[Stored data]
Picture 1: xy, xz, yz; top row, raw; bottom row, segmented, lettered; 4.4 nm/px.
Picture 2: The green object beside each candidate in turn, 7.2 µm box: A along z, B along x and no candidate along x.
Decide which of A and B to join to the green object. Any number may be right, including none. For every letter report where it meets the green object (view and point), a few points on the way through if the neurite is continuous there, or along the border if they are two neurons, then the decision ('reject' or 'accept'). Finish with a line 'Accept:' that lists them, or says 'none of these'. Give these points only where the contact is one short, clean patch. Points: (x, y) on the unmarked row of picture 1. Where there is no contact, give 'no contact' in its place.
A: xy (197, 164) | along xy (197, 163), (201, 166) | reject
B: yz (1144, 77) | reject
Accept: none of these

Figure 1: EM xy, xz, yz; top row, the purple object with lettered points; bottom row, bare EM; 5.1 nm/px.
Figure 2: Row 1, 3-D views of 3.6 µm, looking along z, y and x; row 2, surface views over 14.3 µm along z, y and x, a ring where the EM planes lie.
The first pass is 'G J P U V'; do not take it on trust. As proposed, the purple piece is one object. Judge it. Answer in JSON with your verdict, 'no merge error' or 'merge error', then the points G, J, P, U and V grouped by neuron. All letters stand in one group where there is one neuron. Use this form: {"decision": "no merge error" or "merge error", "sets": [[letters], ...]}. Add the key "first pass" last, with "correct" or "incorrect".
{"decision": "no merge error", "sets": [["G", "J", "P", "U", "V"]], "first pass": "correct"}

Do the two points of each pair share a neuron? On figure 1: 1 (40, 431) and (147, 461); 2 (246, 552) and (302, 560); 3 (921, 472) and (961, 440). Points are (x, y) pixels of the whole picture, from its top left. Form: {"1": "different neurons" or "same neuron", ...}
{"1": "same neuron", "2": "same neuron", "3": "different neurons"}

▶ [WHAT IS REQUIRED] Return all of the data above verbatim.

▶ [RESULT]
Picture 1: xy, xz, yz; top row, raw; bottom row, segmented, lettered; 4.4 nm/px.
Picture 2: The green object beside each candidate in turn, 7.2 µm box: A along z, B along x and no candidate along x.
Decide which of A and B to join to the green object. Any number may be right, including none. For every letter report where it meets the green object (view and point), a few points on the way through if the neurite is continuous there, or along the border if they are two neurons, then the decision ('reject' or 'accept'). Finish with a line 'Accept:' that lists them, or says 'none of these'. Give these points only where the contact is one short, clean patch. Points: (x, y) on the unmarked row of picture 1. Where there is no contact, give 'no contact' in its place.
A: xy (197, 164) | along xy (197, 163), (201, 166) | reject
B: yz (1144, 77) | reject
Accept: none of these

Figure 1: EM xy, xz, yz; top row, the purple object with lettered points; bottom row, bare EM; 5.1 nm/px.
Figure 2: Row 1, 3-D views of 3.6 µm, looking along z, y and x; row 2, surface views over 14.3 µm along z, y and x, a ring where the EM planes lie.
The first pass is 'G J P U V'; do not take it on trust. As proposed, the purple piece is one object. Judge it. Answer in JSON with your verdict, 'no merge error' or 'merge error', then the points G, J, P, U and V grouped by neuron. All letters stand in one group where there is one neuron. Use this form: {"decision": "no merge error" or "merge error", "sets": [[letters], ...]}. Add the key "first pass" last, with "correct" or "incorrect".
{"decision": "no merge error", "sets": [["G", "J", "P", "U", "V"]], "first pass": "correct"}

Do the two points of each pair share a neuron? On figure 1: 1 (40, 431) and (147, 461); 2 (246, 552) and (302, 560); 3 (921, 472) and (961, 440). Points are (x, y) pixels of the whole picture, from its top left. Form: {"1": "different neurons" or "same neuron", ...}
{"1": "same neuron", "2": "same neuron", "3": "different neurons"}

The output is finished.